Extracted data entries
- - - - -

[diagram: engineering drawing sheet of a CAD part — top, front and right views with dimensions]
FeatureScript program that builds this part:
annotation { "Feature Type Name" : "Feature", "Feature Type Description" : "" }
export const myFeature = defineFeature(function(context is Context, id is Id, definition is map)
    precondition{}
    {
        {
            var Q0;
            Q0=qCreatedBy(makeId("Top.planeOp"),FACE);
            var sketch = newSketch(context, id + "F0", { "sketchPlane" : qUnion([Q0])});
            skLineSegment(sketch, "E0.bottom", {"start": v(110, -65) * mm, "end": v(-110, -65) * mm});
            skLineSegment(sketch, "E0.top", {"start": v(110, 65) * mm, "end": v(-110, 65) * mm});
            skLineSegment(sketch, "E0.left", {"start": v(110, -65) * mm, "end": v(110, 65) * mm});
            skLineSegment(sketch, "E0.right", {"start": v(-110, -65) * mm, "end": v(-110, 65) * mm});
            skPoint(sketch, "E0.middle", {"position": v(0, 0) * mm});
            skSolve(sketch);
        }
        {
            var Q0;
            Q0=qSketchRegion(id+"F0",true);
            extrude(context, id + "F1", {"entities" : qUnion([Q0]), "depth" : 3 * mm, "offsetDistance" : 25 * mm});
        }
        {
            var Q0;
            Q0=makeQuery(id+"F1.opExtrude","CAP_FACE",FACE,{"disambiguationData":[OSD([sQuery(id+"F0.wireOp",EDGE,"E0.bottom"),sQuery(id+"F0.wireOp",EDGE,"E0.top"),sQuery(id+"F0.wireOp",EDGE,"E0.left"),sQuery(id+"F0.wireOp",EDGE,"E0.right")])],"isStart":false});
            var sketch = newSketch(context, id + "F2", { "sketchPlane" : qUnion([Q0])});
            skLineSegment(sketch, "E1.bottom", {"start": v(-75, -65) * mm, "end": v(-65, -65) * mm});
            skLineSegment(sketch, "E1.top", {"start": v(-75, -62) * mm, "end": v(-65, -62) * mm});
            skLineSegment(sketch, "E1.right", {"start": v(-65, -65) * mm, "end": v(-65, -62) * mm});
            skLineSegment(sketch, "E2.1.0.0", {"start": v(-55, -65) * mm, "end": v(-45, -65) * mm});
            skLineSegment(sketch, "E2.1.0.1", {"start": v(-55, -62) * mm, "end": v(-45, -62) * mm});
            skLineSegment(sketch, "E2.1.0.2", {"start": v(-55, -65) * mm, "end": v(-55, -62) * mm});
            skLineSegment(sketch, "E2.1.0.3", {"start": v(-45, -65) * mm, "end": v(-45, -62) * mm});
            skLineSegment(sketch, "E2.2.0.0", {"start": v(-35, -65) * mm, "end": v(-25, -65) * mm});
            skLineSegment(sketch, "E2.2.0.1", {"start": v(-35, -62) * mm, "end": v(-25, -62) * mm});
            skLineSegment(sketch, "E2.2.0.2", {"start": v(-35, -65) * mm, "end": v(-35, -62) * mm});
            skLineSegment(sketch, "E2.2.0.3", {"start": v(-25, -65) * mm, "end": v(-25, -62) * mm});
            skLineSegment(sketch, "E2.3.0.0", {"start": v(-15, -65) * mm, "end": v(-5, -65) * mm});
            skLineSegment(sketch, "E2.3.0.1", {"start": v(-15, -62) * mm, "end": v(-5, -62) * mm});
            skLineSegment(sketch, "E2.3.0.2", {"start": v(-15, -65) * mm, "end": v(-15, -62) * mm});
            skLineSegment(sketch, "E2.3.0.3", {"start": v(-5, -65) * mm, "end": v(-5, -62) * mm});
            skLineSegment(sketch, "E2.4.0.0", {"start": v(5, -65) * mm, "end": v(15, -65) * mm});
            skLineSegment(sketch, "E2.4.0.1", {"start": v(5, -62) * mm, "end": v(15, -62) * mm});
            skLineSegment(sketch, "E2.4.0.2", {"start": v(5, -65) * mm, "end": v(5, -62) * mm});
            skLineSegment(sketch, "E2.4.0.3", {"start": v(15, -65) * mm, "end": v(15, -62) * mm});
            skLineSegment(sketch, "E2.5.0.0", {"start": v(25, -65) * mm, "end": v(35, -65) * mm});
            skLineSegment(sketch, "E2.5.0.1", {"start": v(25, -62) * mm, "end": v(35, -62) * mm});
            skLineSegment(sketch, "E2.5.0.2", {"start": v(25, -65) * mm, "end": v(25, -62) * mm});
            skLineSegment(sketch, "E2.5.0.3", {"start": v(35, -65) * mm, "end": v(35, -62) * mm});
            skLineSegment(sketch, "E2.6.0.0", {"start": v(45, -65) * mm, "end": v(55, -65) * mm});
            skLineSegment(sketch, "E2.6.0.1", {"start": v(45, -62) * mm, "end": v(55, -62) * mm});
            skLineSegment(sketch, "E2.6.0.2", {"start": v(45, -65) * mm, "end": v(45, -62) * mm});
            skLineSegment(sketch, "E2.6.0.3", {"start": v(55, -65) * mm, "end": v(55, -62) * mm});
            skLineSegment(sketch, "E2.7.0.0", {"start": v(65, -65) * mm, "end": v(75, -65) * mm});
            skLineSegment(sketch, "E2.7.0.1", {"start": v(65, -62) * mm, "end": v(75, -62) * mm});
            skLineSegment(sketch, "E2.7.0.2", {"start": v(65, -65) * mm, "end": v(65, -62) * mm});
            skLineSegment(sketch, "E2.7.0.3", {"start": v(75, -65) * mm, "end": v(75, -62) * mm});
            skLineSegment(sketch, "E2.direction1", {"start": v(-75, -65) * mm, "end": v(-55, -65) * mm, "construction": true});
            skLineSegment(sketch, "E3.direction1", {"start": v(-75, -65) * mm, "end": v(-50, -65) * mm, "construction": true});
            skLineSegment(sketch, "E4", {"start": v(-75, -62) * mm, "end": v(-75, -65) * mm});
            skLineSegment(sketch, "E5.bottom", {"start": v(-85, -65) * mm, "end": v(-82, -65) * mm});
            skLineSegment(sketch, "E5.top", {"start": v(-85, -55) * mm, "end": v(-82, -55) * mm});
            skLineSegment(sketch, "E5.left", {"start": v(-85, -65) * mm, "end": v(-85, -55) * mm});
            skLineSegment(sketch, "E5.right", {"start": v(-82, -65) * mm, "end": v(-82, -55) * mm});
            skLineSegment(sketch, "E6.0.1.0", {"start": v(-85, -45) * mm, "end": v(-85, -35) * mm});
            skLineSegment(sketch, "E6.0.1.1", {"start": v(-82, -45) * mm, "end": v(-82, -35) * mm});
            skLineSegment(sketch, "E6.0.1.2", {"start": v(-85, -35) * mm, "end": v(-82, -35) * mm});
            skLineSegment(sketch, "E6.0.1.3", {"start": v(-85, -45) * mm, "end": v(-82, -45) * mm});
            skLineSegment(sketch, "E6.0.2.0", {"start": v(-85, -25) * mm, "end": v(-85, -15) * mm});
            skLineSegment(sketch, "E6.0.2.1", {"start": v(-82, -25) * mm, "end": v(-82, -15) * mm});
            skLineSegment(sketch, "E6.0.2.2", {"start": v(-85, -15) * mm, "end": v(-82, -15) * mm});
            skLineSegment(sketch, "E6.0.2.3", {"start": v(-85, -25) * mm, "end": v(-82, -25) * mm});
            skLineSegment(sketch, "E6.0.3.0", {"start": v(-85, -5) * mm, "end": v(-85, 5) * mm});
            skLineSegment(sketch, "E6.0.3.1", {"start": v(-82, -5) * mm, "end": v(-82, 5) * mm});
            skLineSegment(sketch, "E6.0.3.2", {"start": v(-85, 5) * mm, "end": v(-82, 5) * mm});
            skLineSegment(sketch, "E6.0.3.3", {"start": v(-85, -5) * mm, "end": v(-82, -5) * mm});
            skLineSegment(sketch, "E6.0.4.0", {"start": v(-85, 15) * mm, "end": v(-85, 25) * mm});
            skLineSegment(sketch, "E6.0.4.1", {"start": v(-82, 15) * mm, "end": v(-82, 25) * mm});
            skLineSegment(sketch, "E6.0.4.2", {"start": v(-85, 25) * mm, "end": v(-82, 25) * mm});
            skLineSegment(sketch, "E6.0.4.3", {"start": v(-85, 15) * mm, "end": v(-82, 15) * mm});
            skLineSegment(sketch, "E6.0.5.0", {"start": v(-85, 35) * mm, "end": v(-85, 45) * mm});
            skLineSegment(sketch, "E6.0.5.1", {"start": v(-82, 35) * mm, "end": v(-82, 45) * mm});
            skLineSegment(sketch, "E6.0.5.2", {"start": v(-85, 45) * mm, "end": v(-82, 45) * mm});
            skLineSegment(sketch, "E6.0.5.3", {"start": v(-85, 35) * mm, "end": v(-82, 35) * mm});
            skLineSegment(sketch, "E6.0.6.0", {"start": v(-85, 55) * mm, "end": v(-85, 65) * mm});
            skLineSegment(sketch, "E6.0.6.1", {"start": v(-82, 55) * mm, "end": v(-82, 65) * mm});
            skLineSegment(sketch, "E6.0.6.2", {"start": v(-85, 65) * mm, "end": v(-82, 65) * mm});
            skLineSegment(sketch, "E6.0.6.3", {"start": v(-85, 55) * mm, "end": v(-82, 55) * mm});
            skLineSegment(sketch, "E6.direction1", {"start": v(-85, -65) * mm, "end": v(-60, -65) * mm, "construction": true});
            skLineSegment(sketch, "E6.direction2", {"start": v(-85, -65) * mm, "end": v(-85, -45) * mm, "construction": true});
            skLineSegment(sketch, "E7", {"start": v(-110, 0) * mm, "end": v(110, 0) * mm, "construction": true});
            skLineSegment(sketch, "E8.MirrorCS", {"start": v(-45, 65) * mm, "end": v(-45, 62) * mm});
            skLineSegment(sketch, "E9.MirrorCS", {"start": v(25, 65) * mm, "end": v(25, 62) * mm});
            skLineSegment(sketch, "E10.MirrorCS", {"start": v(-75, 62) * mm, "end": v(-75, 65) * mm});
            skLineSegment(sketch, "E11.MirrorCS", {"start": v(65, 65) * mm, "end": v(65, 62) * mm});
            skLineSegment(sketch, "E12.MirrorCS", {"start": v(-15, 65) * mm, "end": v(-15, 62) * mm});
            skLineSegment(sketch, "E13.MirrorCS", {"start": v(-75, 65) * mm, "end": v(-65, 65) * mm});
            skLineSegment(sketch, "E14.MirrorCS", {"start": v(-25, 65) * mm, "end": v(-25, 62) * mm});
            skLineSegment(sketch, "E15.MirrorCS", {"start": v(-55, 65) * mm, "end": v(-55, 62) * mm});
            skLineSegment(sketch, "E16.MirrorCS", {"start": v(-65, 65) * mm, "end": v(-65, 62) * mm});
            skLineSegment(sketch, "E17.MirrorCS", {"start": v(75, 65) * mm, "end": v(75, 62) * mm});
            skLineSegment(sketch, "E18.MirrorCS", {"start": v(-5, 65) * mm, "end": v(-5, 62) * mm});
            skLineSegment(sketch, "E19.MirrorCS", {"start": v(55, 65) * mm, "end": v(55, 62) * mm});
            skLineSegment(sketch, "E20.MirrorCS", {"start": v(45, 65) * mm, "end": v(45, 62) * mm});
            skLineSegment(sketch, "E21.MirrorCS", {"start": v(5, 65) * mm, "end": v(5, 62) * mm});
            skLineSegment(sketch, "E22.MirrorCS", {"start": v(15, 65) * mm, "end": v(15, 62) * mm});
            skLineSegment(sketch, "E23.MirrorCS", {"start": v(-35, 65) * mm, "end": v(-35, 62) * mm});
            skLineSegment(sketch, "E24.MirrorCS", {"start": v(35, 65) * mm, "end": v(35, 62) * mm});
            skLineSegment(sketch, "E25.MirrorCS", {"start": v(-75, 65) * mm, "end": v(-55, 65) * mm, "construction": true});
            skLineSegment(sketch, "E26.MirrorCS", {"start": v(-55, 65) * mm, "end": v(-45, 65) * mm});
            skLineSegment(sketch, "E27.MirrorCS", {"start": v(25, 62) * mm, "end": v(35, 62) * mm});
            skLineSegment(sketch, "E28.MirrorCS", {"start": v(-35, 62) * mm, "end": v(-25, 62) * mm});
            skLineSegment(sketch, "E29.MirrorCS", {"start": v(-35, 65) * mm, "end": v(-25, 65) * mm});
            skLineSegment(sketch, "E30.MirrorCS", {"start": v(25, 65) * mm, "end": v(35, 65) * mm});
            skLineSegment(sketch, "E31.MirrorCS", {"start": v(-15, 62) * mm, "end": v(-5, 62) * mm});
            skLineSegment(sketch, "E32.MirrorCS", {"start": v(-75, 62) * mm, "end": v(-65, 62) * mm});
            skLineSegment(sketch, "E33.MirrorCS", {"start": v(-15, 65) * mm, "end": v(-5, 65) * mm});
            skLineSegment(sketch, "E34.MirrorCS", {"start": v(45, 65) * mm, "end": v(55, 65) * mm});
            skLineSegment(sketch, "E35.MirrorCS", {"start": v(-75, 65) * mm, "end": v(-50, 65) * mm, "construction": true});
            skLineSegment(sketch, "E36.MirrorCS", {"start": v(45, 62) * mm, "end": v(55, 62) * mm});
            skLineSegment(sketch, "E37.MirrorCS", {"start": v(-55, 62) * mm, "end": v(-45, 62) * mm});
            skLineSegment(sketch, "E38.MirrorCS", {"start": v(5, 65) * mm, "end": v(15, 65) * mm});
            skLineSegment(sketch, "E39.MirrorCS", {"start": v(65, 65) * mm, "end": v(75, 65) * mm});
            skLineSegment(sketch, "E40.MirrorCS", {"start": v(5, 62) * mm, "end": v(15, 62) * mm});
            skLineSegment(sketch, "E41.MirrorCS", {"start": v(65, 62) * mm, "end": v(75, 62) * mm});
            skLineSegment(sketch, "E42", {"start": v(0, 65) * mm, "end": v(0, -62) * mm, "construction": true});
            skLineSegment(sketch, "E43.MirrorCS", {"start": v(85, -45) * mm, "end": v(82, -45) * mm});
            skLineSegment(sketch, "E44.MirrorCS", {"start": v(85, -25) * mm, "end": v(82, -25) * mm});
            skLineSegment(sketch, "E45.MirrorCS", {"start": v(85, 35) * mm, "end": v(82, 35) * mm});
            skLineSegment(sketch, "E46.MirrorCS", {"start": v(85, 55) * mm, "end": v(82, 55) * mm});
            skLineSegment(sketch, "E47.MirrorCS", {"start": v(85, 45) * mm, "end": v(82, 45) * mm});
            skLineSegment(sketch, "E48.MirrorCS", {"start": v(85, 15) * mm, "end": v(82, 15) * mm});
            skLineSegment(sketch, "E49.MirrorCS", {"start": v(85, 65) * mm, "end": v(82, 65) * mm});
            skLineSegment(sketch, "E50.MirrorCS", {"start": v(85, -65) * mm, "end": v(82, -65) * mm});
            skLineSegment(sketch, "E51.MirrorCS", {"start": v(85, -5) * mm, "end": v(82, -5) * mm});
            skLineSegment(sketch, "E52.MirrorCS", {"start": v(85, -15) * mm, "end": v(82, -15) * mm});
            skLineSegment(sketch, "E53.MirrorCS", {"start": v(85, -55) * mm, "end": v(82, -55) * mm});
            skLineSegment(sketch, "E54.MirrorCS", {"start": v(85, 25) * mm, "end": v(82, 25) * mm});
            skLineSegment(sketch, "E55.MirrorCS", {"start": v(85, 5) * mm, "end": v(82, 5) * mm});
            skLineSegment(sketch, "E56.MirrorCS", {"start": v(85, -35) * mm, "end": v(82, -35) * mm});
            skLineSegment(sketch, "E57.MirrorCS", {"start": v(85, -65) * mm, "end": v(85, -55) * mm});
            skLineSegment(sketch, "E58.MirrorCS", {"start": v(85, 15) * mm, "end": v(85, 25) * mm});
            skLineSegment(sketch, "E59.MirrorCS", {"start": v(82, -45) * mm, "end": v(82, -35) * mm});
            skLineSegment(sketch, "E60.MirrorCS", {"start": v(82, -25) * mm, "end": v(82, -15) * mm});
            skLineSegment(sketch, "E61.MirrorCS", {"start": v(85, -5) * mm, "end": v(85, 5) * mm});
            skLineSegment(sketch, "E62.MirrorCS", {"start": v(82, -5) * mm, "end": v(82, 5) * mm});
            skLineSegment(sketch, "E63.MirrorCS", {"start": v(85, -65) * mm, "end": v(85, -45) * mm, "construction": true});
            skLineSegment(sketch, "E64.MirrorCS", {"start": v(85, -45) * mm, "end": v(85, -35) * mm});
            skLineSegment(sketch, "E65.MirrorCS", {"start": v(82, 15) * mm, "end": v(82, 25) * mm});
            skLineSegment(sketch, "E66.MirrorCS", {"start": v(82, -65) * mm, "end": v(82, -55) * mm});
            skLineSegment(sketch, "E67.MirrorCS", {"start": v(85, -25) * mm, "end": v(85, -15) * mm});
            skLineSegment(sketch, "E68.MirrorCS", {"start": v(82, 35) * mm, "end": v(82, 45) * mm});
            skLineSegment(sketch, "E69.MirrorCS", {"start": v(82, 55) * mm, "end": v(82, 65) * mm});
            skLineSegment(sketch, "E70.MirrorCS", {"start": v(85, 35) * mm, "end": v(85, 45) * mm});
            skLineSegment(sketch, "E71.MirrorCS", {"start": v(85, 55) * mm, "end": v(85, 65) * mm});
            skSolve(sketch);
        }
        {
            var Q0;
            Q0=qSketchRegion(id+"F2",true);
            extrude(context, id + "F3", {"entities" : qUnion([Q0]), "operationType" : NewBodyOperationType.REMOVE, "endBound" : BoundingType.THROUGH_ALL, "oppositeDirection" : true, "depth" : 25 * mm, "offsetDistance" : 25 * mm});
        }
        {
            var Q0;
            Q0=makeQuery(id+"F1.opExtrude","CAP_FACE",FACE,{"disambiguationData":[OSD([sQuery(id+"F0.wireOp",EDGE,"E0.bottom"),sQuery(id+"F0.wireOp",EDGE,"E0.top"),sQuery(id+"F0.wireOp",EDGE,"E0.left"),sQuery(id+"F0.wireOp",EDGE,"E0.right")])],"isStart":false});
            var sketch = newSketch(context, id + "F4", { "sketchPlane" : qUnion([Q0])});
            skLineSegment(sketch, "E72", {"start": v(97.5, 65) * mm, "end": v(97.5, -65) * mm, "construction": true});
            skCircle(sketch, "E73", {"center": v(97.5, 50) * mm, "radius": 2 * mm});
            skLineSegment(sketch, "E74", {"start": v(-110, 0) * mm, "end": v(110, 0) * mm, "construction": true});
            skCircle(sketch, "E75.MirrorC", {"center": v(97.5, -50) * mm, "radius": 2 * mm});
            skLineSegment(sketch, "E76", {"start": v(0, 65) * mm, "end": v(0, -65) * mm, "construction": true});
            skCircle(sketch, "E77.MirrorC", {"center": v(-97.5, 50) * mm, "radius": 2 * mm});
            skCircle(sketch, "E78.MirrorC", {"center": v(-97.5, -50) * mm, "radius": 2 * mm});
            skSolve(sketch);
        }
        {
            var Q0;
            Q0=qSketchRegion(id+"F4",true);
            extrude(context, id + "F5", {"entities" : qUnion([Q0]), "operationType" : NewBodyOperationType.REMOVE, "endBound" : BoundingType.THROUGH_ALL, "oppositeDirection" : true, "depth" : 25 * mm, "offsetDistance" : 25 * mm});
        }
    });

- - - - -

Given problem » Identify each line above that contains the string "qSketchRegion", and copy every one of those lines.

Output »
            Q0=qSketchRegion(id+"F0",true);
            Q0=qSketchRegion(id+"F2",true);
            Q0=qSketchRegion(id+"F4",true);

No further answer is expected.